Quarenta dias

Por: Fernanda Gehrke | Em: 9 / maio / 2016

“À toa, como minha xará pelos caminhos de Wonderland, zanzei por bosques e gramados até dar num laguinho alongado, com um repuxo de água no meio, junto à margem uma fileira de pedalinhos em forma de aves, não, Barbie, não eram os flamingos da Rainha e nem estavam sendo maltratados, eram cisnes, falsos mas brancos cisnes, sem dúvida, e àquela hora ainda descansavam tranquilos.”

Em “Quarenta dias”, publicado pela Alfaguara, Maria Valéria Rezende inova na linguagem. A protagonista e narradora da obra, Alice, lembra em muitos momentos a sua “xará”, como mencionado no livro, em sua viagem pelo país das maravilhas.

A narrativa é dessas que começam e, quando nos damos conta, já terminou. Alice sofre e Maria Valéria Rezende faz com que esse sofrimento se torne algo poético, sutil e até cômico em algumas passagens. Tudo começa quando a personagem se muda de João Pessoa, na Paraíba, para Porto Alegre, no Rio Grande do Sul.

A mudança acontece a contragosto, para que Alice pudesse ajudar a cuidar do neto que estava a caminho. A saudade da antiga vida e algumas decepções fazem com que a personagem saia vagando pelas ruas, sem rumo.

A inovação está na forma de contar a história, como se nós, leitores, fôssemos um caderno antigo com uma boneca Barbie na capa, a quem a personagem relata algumas de suas peripécias durante quarenta dias vagando por Porto Alegre, sem rumo, sem voltar para o apartamento que não reconhecia como seu. Para escrever o livro, a autora realizou um laboratório e passou alguns dias entre moradores de rua.

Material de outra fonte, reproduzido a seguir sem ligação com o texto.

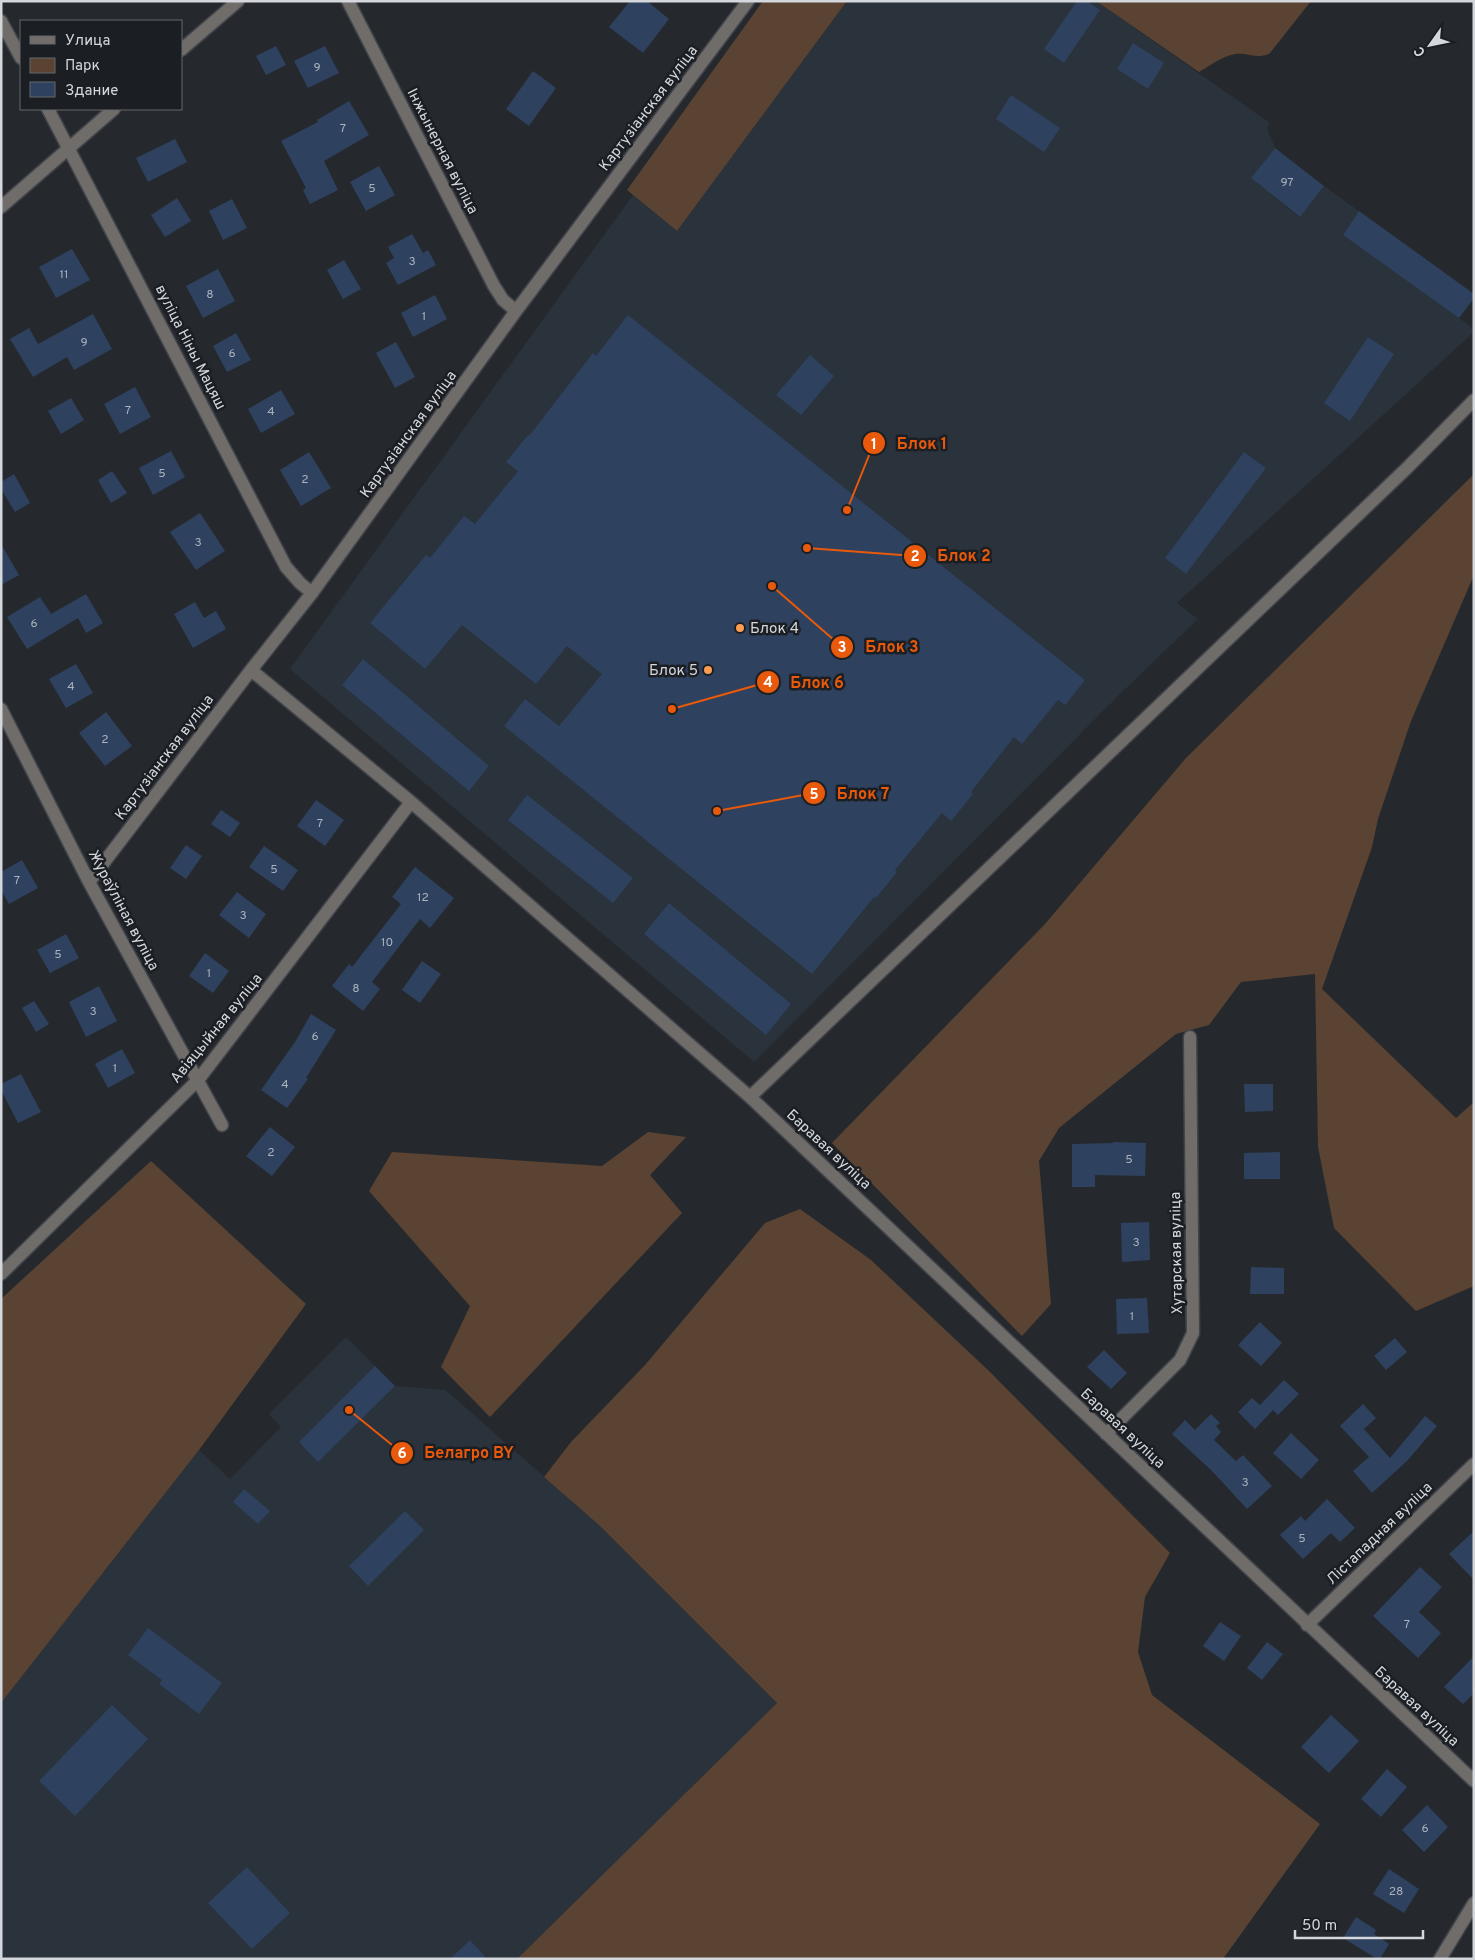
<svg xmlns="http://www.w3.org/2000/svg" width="1475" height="1960" font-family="Overpass,sans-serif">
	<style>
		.built { fill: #2a323c }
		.green { fill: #5a4332 }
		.building { fill: #2e415e }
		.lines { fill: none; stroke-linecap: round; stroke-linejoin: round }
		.minor-casing { stroke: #41454a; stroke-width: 15 }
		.minor { stroke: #706c6a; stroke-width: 12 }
		.poi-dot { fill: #fc9e52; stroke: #1b1f24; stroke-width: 2 }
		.labels { text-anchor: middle; stroke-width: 5; stroke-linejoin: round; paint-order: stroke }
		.number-label { font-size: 12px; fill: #aab2bc }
		.street-label { font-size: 15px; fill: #d4d7db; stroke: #1b1f24 }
		.poi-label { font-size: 15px; fill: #d4d7db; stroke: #1b1f24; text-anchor: start }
		.leader { fill: none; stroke: #e8590c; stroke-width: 2 }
		.callout-dot { fill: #e8590c; stroke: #1b1f24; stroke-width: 2 }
		.mark-label { font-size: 15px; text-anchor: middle; font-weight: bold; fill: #fff }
		.callout-label { font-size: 16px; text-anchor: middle; font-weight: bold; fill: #e8590c; stroke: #1b1f24; stroke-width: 5; stroke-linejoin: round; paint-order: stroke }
	</style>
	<rect width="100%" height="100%" fill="#25292e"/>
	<path class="built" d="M 847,1 L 1096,1 L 1270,123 L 1267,128 L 1275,148 L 1251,178 L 1299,217 L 1324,186 L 1474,294 L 1474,298 L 1459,318 L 1474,329 L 1474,332 L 1177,603 L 1198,619 L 1120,694 L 754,1062 L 290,669 L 633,195 L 677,231 Z
		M 346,1337 L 395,1386 L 445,1390 L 456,1399 L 600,1526 L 777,1703 L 517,1959 L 1,1959 L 1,1703 L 199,1450 L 230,1479 L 281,1427 L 269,1414 Z"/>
	<path class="green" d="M 763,1 L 847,1 L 677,231 L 627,190 Z
		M 1096,1 L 1311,1 L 1270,53 C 1259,60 1247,52 1235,54 C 1221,57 1211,65 1199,72 Z
		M 1474,474 L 1474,575 L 1411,721 L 1378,819 L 1372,847 L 1322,989 L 1456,1118 L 1474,1102 L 1474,1286 L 1416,1311 L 1334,1228 L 1318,1147 L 1315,974 L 1241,982 L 1209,1025 L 1176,1034 L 1059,1128 L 1039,1161 L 1051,1304 L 1022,1336 L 832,1143 L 1045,924 L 1186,758 Z
		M 648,1132 L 686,1137 L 650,1175 L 682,1213 L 490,1417 L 441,1367 L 470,1306 L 369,1191 L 392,1152 L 602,1166 Z
		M 151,1161 L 306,1304 L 199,1450 L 1,1703 L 1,1299 Z
		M 800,1209 L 871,1260 L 989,1371 L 1170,1553 L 1145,1597 L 1138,1652 L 1152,1695 L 1320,1824 L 1223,1959 L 517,1959 L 777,1703 L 600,1526 L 544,1477 L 571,1442 L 645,1365 L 765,1223 Z"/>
	<path class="building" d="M 630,1 L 647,1 L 669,19 L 643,53 L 609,27 Z
		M 1077,1 L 1087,1 L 1100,10 L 1064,63 L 1044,49 Z
		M 1133,43 L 1164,63 L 1148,89 L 1117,69 Z
		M 276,46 L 286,65 L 266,75 L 256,56 Z
		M 325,46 L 339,73 L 308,88 L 294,61 Z
		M 533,71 L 556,88 L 529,126 L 506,109 Z
		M 1011,95 L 1060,128 L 1044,152 L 996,119 Z
		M 349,101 L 369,135 L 324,161 L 338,190 L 310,204 L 303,190 L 306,188 L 281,141 L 318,122 L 317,120 Z
		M 175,139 L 187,162 L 148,182 L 136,158 Z
		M 1275,148 L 1324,186 L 1300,217 L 1251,178 Z
		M 379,166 L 395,195 L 366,211 L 350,182 Z
		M 177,198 L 191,221 L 165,237 L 151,215 Z
		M 232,199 L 247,228 L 223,240 L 209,211 Z
		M 1359,211 L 1474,294 L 1474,298 L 1459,318 L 1343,235 Z
		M 412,234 L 423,253 L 428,250 L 436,265 L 398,285 L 386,263 L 394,258 L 388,247 Z
		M 72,249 L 90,280 L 56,298 L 39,267 Z
		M 344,260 L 361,289 L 343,299 L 327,270 Z
		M 218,269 L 235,301 L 203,318 L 186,286 Z
		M 435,295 L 447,319 L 413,337 L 401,313 Z
		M 93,314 L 112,349 L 74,370 L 67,357 L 33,377 L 10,339 L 29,328 L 38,344 Z
		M 628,315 L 1085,680 L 1065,705 L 1058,700 L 1022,744 L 1014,737 L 971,792 L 973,794 L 951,821 L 942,813 L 895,870 L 897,872 L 876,898 L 874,897 L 812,974 L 504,726 L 525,699 L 559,726 L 602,674 L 567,646 L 536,684 L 462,625 L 425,669 L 370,623 L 426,555 L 430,558 L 464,516 L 475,524 L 518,471 L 506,462 L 528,435 L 529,436 L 593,353 L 596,356 Z
		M 236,333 L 251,360 L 227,372 L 213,346 Z
		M 1368,337 L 1394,354 L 1350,421 L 1324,403 Z
		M 396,342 L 415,377 L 395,388 L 376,353 Z
		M 810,355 L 834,376 L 801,415 L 776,395 Z
		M 135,387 L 151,417 L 120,434 L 104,404 Z
		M 281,390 L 295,414 L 261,433 L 248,409 Z
		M 71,398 L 84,420 L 61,434 L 48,411 Z
		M 171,451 L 185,477 L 153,495 L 139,468 Z
		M 309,452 L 331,488 L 301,506 L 280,470 Z
		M 1244,452 L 1266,468 L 1186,574 L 1165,558 Z
		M 112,471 L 127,493 L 111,503 L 98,480 Z
		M 14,474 L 30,503 L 15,512 L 1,489 L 1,482 Z
		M 200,513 L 225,551 L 196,570 L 170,532 Z
		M 1,544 L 19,575 L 1,585 Z
		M 86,594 L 103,623 L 86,633 L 78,618 L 27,649 L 7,617 L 40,597 L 51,614 Z
		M 195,602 L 204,618 L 216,611 L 226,629 L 193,648 L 174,614 Z
		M 363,659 L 489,766 L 469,791 L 342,685 Z
		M 76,664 L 93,693 L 66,708 L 49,679 Z
		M 106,712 L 132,746 L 105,766 L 79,733 Z
		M 527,795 L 633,878 L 613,903 L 508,820 Z
		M 316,800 L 344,820 L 325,846 L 297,826 Z
		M 221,810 L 240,823 L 230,837 L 211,824 Z
		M 186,845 L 202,856 L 186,879 L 170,868 Z
		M 264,846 L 298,870 L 283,891 L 249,867 Z
		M 22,860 L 38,888 L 9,904 L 1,890 L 1,872 Z
		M 415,867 L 454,898 L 430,928 L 420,919 L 372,982 L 380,989 L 363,1011 L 332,986 L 349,964 L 352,967 L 401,904 L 392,897 Z
		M 237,892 L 266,914 L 249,938 L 219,915 Z
		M 669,903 L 791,1004 L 766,1035 L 644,934 Z
		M 66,934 L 79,958 L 50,973 L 37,950 Z
		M 205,953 L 229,971 L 213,993 L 189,976 Z
		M 422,961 L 441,974 L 420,1003 L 402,990 Z
		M 99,986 L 117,1021 L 86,1037 L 69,1002 Z
		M 34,1001 L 49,1024 L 36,1032 L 22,1008 Z
		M 311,1014 L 336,1030 L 306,1078 L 308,1079 L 287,1108 L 261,1090 L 295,1042 Z
		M 122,1049 L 135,1073 L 108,1088 L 95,1064 Z
		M 21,1074 L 41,1112 L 18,1123 L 1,1090 L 1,1084 Z
		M 1244,1084 L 1273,1084 L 1273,1111 L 1245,1112 Z
		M 270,1127 L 295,1147 L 272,1176 L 246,1156 Z
		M 1113,1142 L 1146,1143 L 1145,1176 L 1095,1175 L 1095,1187 L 1072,1187 L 1072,1144 L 1113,1143 Z
		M 1280,1152 L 1280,1179 L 1244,1179 L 1244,1153 Z
		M 1149,1222 L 1150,1260 L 1122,1262 L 1121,1223 Z
		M 1251,1267 L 1284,1268 L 1284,1294 L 1250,1294 Z
		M 1147,1298 L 1149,1333 L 1117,1334 L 1116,1299 Z
		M 1260,1322 L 1282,1343 L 1261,1366 L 1238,1345 Z
		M 1395,1338 L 1407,1352 L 1386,1370 L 1374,1356 Z
		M 1104,1350 L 1127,1373 L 1111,1389 L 1087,1367 Z
		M 375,1366 L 395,1386 L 318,1462 L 299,1442 Z
		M 1284,1380 L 1299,1394 L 1278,1415 L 1273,1410 L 1255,1429 L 1238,1412 L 1252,1398 L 1260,1405 Z
		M 1363,1404 L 1376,1418 L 1364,1429 L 1390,1458 L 1425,1416 L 1437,1426 L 1407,1461 L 1372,1493 L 1353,1471 L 1369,1457 L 1340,1426 Z
		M 1211,1414 L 1220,1423 L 1216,1426 L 1221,1432 L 1214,1440 L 1236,1461 L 1243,1455 L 1272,1486 L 1247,1509 L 1213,1472 L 1172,1434 L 1185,1420 L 1195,1430 Z
		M 1291,1433 L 1319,1460 L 1301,1479 L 1273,1453 Z
		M 244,1489 L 270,1511 L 258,1524 L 233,1502 Z
		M 1327,1499 L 1355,1528 L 1340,1542 L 1331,1533 L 1303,1559 L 1280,1535 L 1301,1516 L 1305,1521 Z
		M 405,1511 L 424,1530 L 368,1586 L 349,1566 Z
		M 1474,1531 L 1474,1580 L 1449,1554 Z
		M 1420,1567 L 1442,1587 L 1419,1612 L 1441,1633 L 1418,1658 L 1373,1616 Z
		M 1220,1622 L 1241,1636 L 1224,1661 L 1203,1646 Z
		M 148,1628 L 222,1683 L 199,1714 L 159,1684 L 162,1680 L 128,1655 Z
		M 1267,1642 L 1283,1654 L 1262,1680 L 1247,1668 Z
		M 1474,1656 L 1474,1693 L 1463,1704 L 1444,1687 Z
		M 112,1705 L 148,1739 L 75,1816 L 39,1781 Z
		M 1331,1715 L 1359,1741 L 1329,1773 L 1301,1747 Z
		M 1387,1769 L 1407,1787 L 1381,1817 L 1361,1799 Z
		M 1427,1805 L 1448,1827 L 1424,1852 L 1402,1830 Z
		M 247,1867 L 290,1913 L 252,1949 L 208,1903 Z
		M 1389,1869 L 1419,1889 L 1404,1913 L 1373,1894 Z
		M 1356,1917 L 1376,1930 L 1374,1934 L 1389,1944 L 1380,1959 L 1377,1959 L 1343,1938 Z
		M 470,1940 L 487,1959 L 450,1959 Z"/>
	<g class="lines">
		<defs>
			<path id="minor" d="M 348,1 L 494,286 L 503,300 L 516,311
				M 1,21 L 21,58
				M 181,50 L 238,1
				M 48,109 L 286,567 L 300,583 L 312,593
				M 1,207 L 114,109
				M 251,670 L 411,802 L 750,1097 L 1474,1781
				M 1,709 L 89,882 L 222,1125
				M 89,882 L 251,670 L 312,593 L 516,311 L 748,1
				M 750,1097 L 1408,467 L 1474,400
				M 1,1274 L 198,1080 L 411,802
				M 1106,1434 L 1180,1360 L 1193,1333 L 1190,1037
				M 1307,1625 L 1474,1464
				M 1440,1959 L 1474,1903"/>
		</defs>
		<use href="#minor" class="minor-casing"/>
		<use href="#minor" class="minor"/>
	</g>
	<g class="poi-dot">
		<circle cx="740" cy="628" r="5"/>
		<circle cx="708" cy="670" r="5"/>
	</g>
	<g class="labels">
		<g class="number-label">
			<text x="317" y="71">9</text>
			<text x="343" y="132">7</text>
			<text x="1287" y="186">97</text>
			<text x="372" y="192">5</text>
			<text x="412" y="265">3</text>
			<text x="64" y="278">11</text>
			<text x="210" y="298">8</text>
			<text x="424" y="320">1</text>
			<text x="84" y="346">9</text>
			<text x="232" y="357">6</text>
			<text x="128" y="414">7</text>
			<text x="271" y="415">4</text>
			<text x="162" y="477">5</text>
			<text x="305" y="483">2</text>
			<text x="198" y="546">3</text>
			<text x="34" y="627">6</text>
			<text x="71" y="690">4</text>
			<text x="105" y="743">2</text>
			<text x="320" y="827">7</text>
			<text x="274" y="873">5</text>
			<text x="17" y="884">7</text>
			<text x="423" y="901">12</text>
			<text x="243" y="919">3</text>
			<text x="387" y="946">10</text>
			<text x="58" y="958">5</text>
			<text x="209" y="977">1</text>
			<text x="356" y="992">8</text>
			<text x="93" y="1015">3</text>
			<text x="315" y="1040">6</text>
			<text x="115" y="1072">1</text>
			<text x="285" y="1088">4</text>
			<text x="271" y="1156">2</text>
			<text x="1129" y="1163">5</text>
			<text x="1136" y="1246">3</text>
			<text x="1132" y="1320">1</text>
			<text x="1245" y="1486">3</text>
			<text x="1302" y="1542">5</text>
			<text x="1407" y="1628">7</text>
			<text x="1425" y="1832">6</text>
			<text x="1396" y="1895">28</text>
		</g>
		<g class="street-label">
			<text transform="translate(648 108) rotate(-53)" y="5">Картузіанская вуліца</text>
			<text transform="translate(443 151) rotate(63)" y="5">Інжынерная вуліца</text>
			<text transform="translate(191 347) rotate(63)" y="5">вуліца Ніны Мацяш</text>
			<text transform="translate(408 434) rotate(-54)" y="5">Картузіанская вуліца</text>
			<text transform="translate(164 757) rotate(-53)" y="5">Картузіанская вуліца</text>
			<text transform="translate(124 910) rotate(62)" y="5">Жураўліная вуліца</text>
			<text transform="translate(216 1028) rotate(-51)" y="5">Авіяцыйная вуліца</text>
			<text transform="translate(829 1149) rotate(43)" y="5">Баравая вуліца</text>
			<text transform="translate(1176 1253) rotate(-91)" y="5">Хутарская вуліца</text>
			<text transform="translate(1123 1428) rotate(43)" y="5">Баравая вуліца</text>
			<text transform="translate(1379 1533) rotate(-44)" y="5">Лістападная вуліца</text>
			<text transform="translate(1417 1706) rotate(43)" y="5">Баравая вуліца</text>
		</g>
		<g class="poi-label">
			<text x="750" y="633">Блок 4</text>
			<text x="698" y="675" text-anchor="end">Блок 5</text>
		</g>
	</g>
	<path class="leader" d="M847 510L874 443M807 548L915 556M772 586L842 647M672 709L768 682M717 811L814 793M349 1410L402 1453"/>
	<g class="callout-dot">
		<circle cx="847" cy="510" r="5"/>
		<circle cx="807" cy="548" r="5"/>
		<circle cx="772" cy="586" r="5"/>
		<circle cx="672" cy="709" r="5"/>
		<circle cx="717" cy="811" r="5"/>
		<circle cx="349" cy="1410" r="5"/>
		<circle cx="874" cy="443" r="12"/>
		<circle cx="915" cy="556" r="12"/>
		<circle cx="842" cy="647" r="12"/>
		<circle cx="768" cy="682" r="12"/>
		<circle cx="814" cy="793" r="12"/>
		<circle cx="402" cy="1453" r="12"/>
	</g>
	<g class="mark-label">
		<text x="874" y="449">1</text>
		<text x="915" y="561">2</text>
		<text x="842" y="652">3</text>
		<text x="768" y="687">4</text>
		<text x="814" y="799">5</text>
		<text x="402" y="1458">6</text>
	</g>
	<g class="callout-label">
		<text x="922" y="449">Блок 1</text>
		<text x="964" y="561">Блок 2</text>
		<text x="892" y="652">Блок 3</text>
		<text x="817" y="688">Блок 6</text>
		<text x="863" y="799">Блок 7</text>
		<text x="469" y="1458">Белагро BY</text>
	</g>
	<rect width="1475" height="1960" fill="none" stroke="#d4d7db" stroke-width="5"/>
	<rect x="20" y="20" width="162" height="90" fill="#1b1f24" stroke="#65696d"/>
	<rect x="30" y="36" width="25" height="8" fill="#706c6a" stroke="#65696d"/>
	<text x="65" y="45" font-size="15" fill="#d4d7db">Улица</text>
	<rect x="30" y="58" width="25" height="15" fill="#5a4332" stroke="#65696d"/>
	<text x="65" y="70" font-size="15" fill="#d4d7db">Парк</text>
	<rect x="30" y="82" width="25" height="15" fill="#2e415e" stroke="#65696d"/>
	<text x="65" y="95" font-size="15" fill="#d4d7db">Здание</text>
	<g transform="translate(1430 45) rotate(237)" stroke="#1b1f24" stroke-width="4" paint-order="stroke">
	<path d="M0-4L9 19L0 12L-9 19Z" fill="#d4d7db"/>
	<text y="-8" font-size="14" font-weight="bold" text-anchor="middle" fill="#d4d7db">С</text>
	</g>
	<path d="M1295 1930v8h128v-8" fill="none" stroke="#d4d7db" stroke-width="2.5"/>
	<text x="1302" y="1930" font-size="15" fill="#d4d7db" stroke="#1b1f24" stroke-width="4" paint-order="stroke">50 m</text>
</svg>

De forma sutil, também é possível identificar, na narrativa de Maria Valéria Rezende, algumas críticas ao consumismo, à publicidade e à correria do dia a dia, em que todos parecem estar sempre atrasados, tal qual o coelho branco da outra Alice. Como quando ela reclama do aumento do volume, na TV, durante os comerciais:

“Ontem cochilei no sofá, logo que começou a novela, mas acordei assim que entrou o primeiro intervalo comercial, com vários decibéis a mais, como sempre, pra gente ouvir, lá da cozinha ou do banheiro, os gritos ameaçadores de Promoção arrasadora, Só amanhã! e outras agressões que, não sei por quê, eles acham que vão fazer a gente sair correndo pra comprar qualquer troço.”

Enquanto relata sua aventura, Alice percebe palavras que estão entrando em desuso e pensa em escrever uma lista desses vocábulos. É uma das ideias que surgem durante sua peregrinação por Porto Alegre, e justamente nesse momento ela menciona o poeta gaúcho Mario Quintana:

“Quando eu estiver sem fazer nada, só olhando meu futuro neto dormir, vou catar e fazer o meu dicionários de palavras aposentadas, né, Mario Quintana?, ao longo da minha vida… as palavras que sumiram de repente… tem de tudo: já reparou, Barbie, que ninguém mais ‘calça’ os sapatos ou as meias e nem ‘veste’ a camisa, a calça, o vestido? Todo mundo agora só ‘coloca’ sei lá o que for, onde for…”

Se o livro já estava na minha lista, a autora ganhou meu coração quando li, ainda em 2015, outro livro dela, “O vôo da guará vermelha”, prefaciado pelo Frei Betto, que admiro há muito tempo. Eu devorei os dois livros da autora e não vejo a hora de lê-la novamente. Recomendo muito. Virei fã.